According to Gould, there is no rationale for preferring one factor
solution to another, and factor analysis therefore does not lend support
to the existence of an entity like g. More generally, Gould criticized the g
theory for abstracting intelligence as a single entity and for ranking
people "in a single series of worthiness", arguing that such rankings
are used to justify the oppression of disadvantaged groups.

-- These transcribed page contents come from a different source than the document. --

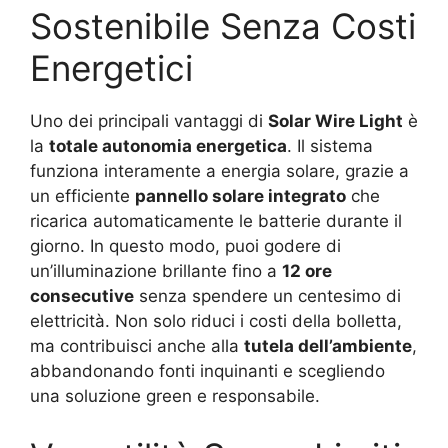
Sostenibile Senza Costi
Energetici
Uno dei principali vantaggi di
Solar Wire Light
è
la
totale autonomia energetica
. Il sistema
funziona interamente a energia solare, grazie a
un efficiente
pannello solare integrato
che
ricarica automaticamente le batterie durante il
giorno. In questo modo, puoi godere di
un’illuminazione brillante fino a
12 ore
consecutive
senza spendere un centesimo di
elettricità. Non solo riduci i costi della bolletta,
ma contribuisci anche alla
tutela dell’ambiente
,
abbandonando fonti inquinanti e scegliendo
una soluzione green e responsabile.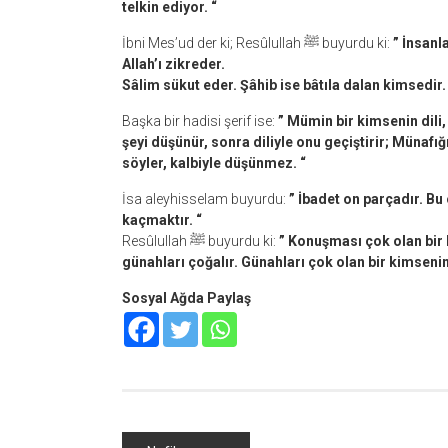
telkin ediyor. “
İbni Mes’ud der ki; Resûlullah ﷺ buyurdu ki:
” İnsanl
Allah’ı zikreder.
Sâlim sükut eder. Şâhib ise bâtıla dalan kimsedir.
Başka bir hadisi şerif ise:
” Mümin bir kimsenin dili
şeyi düşünür, sonra diliyle onu geçiştirir; Münafığın
söyler, kalbiyle düşünmez. “
İsa aleyhisselam buyurdu:
” İbadet on parçadır. B
kaçmaktır. “
Resûlullah ﷺ buyurdu ki:
” Konuşması çok olan bir
günahları çoğalır. Günahları çok olan bir kimsenin 
Sosyal Ağda Paylaş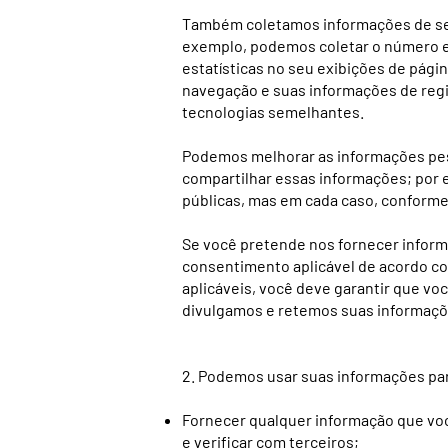
Também coletamos informações de seus
exemplo, podemos coletar o número e 
estatísticas no seu exibições de págin
navegação e suas informações de regi
tecnologias semelhantes.
Podemos melhorar as informações pes
compartilhar essas informações; por 
públicas, mas em cada caso, conforme p
Se você pretende nos fornecer inform
consentimento aplicável de acordo com
aplicáveis, você deve garantir que vo
divulgamos e retemos suas informações
2. Podemos usar suas informações pa
Fornecer qualquer informação que voc
e verificar com terceiros;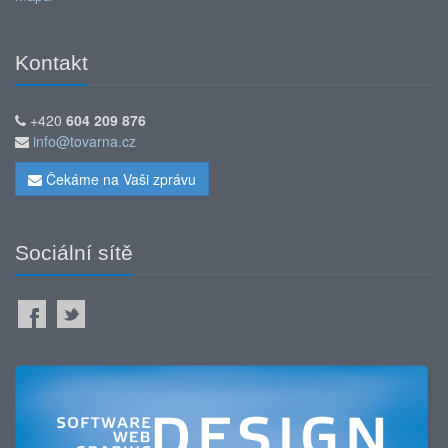
Kontakt
+420
604 209 876
info@tovarna.cz
Čekáme na Vaši zprávu
Sociální sítě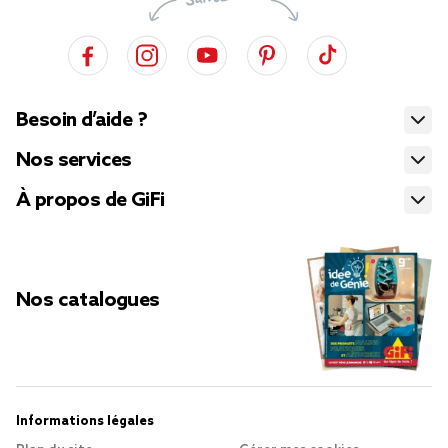
Besoin d’aide ?
Nos services
À propos de GiFi
Nos catalogues
Informations légales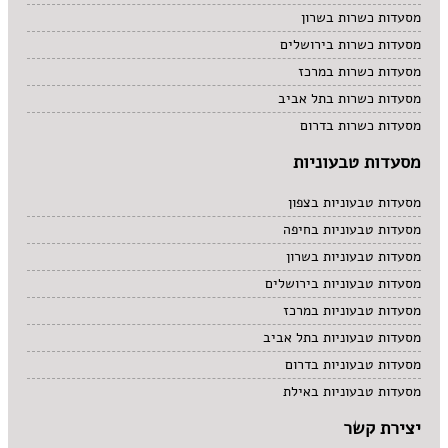
מסעדות כשרות בשרון
מסעדות כשרות בירושלים
מסעדות כשרות במרכז
מסעדות כשרות בתל אביב
מסעדות כשרות בדרום
מסעדות טבעוניות
מסעדות טבעוניות בצפון
מסעדות טבעוניות בחיפה
מסעדות טבעוניות בשרון
מסעדות טבעוניות בירושלים
מסעדות טבעוניות במרכז
מסעדות טבעוניות בתל אביב
מסעדות טבעוניות בדרום
מסעדות טבעוניות באילת
יצירת קשר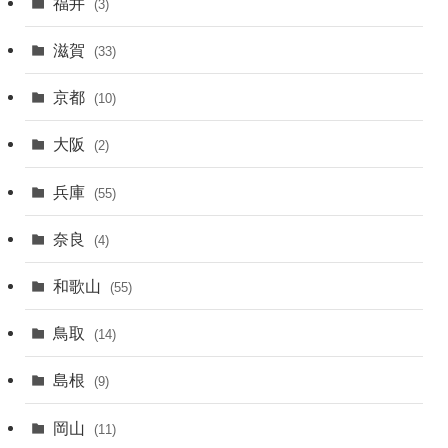
福井
(3)
滋賀
(33)
京都
(10)
大阪
(2)
兵庫
(55)
奈良
(4)
和歌山
(55)
鳥取
(14)
島根
(9)
岡山
(11)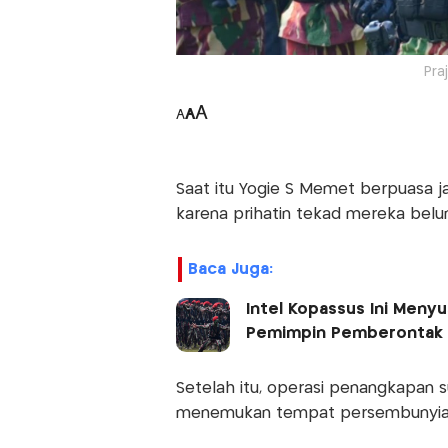
Pra
A
A
A
Saat itu Yogie S Memet berpuasa j
karena prihatin tekad mereka belu
Baca Juga:
Intel Kopassus Ini Meny
Pemimpin Pemberontak
Setelah itu, operasi penangkapan s
menemukan tempat persembunyian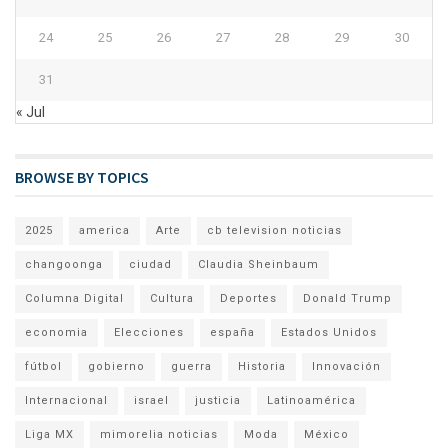
24
25
26
27
28
29
30
31
« Jul
BROWSE BY TOPICS
2025
america
Arte
cb television noticias
changoonga
ciudad
Claudia Sheinbaum
Columna Digital
Cultura
Deportes
Donald Trump
economia
Elecciones
españa
Estados Unidos
fútbol
gobierno
guerra
Historia
Innovación
Internacional
israel
justicia
Latinoamérica
Liga MX
mimorelia noticias
Moda
México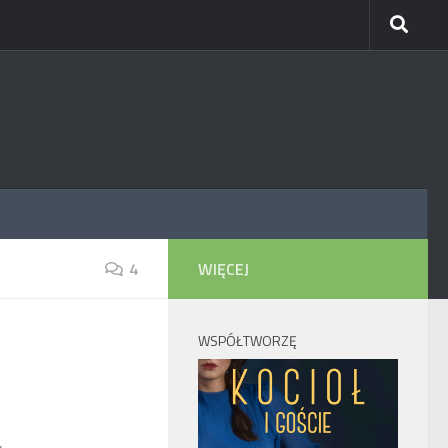
4
WIĘCEJ
WSPÓŁTWORZĘ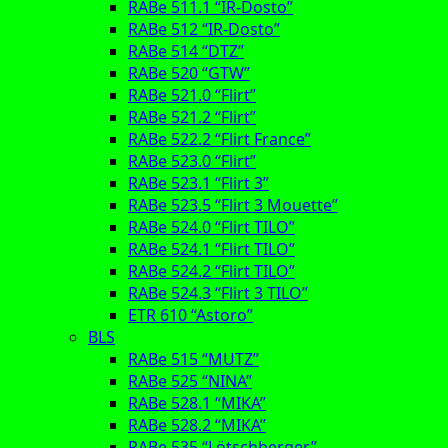
RABe 511.1 “IR-Dosto”
RABe 512 “IR-Dosto”
RABe 514 “DTZ”
RABe 520 “GTW”
RABe 521.0 “Flirt”
RABe 521.2 “Flirt”
RABe 522.2 “Flirt France”
RABe 523.0 “Flirt”
RABe 523.1 “Flirt 3”
RABe 523.5 “Flirt 3 Mouette”
RABe 524.0 “Flirt TILO”
RABe 524.1 “Flirt TILO”
RABe 524.2 “Flirt TILO”
RABe 524.3 “Flirt 3 TILO”
ETR 610 “Astoro”
BLS
RABe 515 “MUTZ”
RABe 525 “NINA”
RABe 528.1 “MIKA”
RABe 528.2 “MIKA”
RABe 535 “Lötschberger”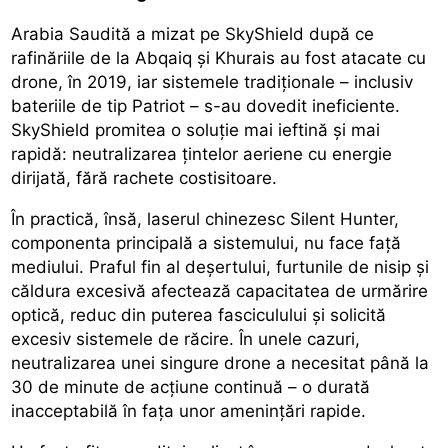
Arabia Saudită a mizat pe SkyShield după ce
rafinăriile de la Abqaiq și Khurais au fost atacate cu
drone, în 2019, iar sistemele tradiționale – inclusiv
bateriile de tip Patriot – s-au dovedit ineficiente.
SkyShield promitea o soluție mai ieftină și mai
rapidă: neutralizarea țintelor aeriene cu energie
dirijată, fără rachete costisitoare.
În practică, însă, laserul chinezesc Silent Hunter,
componenta principală a sistemului, nu face față
mediului. Praful fin al deșertului, furtunile de nisip și
căldura excesivă afectează capacitatea de urmărire
optică, reduc din puterea fasciculului și solicită
excesiv sistemele de răcire. În unele cazuri,
neutralizarea unei singure drone a necesitat până la
30 de minute de acțiune continuă – o durată
inacceptabilă în fața unor amenințări rapide.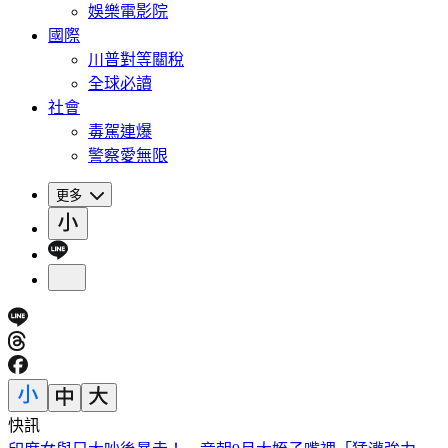
娛樂電影院
國際
川普對等關稅
全球必讀
社會
毒駕連爆
警察愛無限
更多
快訊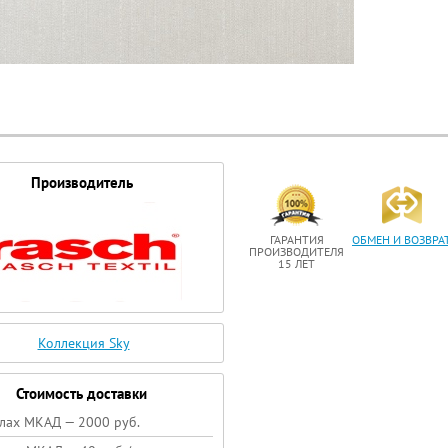
Производитель
ГАРАНТИЯ
ОБМЕН И ВОЗВРА
ПРОИЗВОДИТЕЛЯ
15 ЛЕТ
Коллекция Sky
Стоимость доставки
лах МКАД — 2000 руб.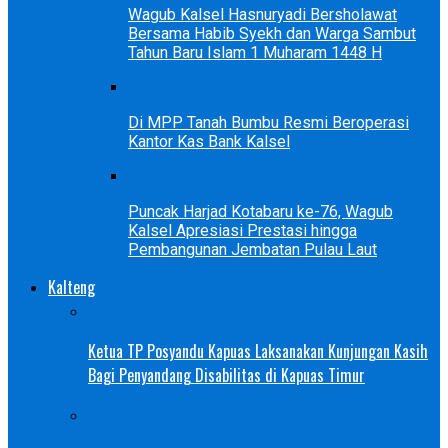
Wagub Kalsel Hasnuryadi Bersholawat
Bersama Habib Syekh dan Warga Sambut
Tahun Baru Islam 1 Muharam 1448 H
Di MPP Tanah Bumbu Resmi Beroperasi
Kantor Kas Bank Kalsel
Puncak Harjad Kotabaru ke-76, Wagub
Kalsel Apresiasi Prestasi hingga
Pembangunan Jembatan Pulau Laut
Kalteng
Ketua TP Posyandu Kapuas Laksanakan Kunjungan Kasih
Bagi Penyandang Disabilitas di Kapuas Timur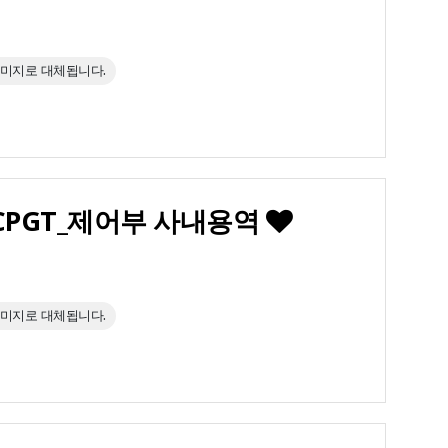
이미지로 대체됩니다.
 RCPGT_제어부 사내용역
이미지로 대체됩니다.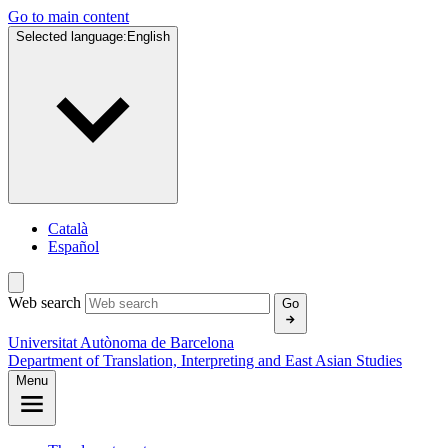
Go to main content
Selected language:
English
Català
Español
Web search
Go
Universitat Autònoma de Barcelona
Department of Translation, Interpreting and East Asian Studies
Menu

Many researchers have criticized Gould's arguments. For example,
they have rejected the accusation of reification, maintaining that the
use of extracted factors such as g as potential causal variables
whose reality can be supported or rejected by further investigations
constitutes a normal scientific practice that in no way distinguishes
psychometrics from other sciences. Critics have also suggested that
Gould did not understand the purpose of factor analysis, and that he was
ignorant of relevant methodological advances in the field. While
different factor solutions may be mathematically equivalent in their
ability to account for intercorrelations among tests, solutions that
yield a g factor are psychologically preferable for several
reasons extrinsic to factor analysis, including the phenomenon of the
positive manifold, the fact that the same g can emerge from quite different test batteries, the widespread practical validity of g, and the linkage of g to many biological variables.
John Horn and John McArdle have argued that the modern g theory, as espoused by, for example, Arthur Jensen, is unfalsifiable, because the existence of a common factor like g follows tautologically from positive correlations among tests. They contrasted the modern hierarchical theory of g with Spearman's original two-factor theory which was readily falsifiable (and indeed was falsified).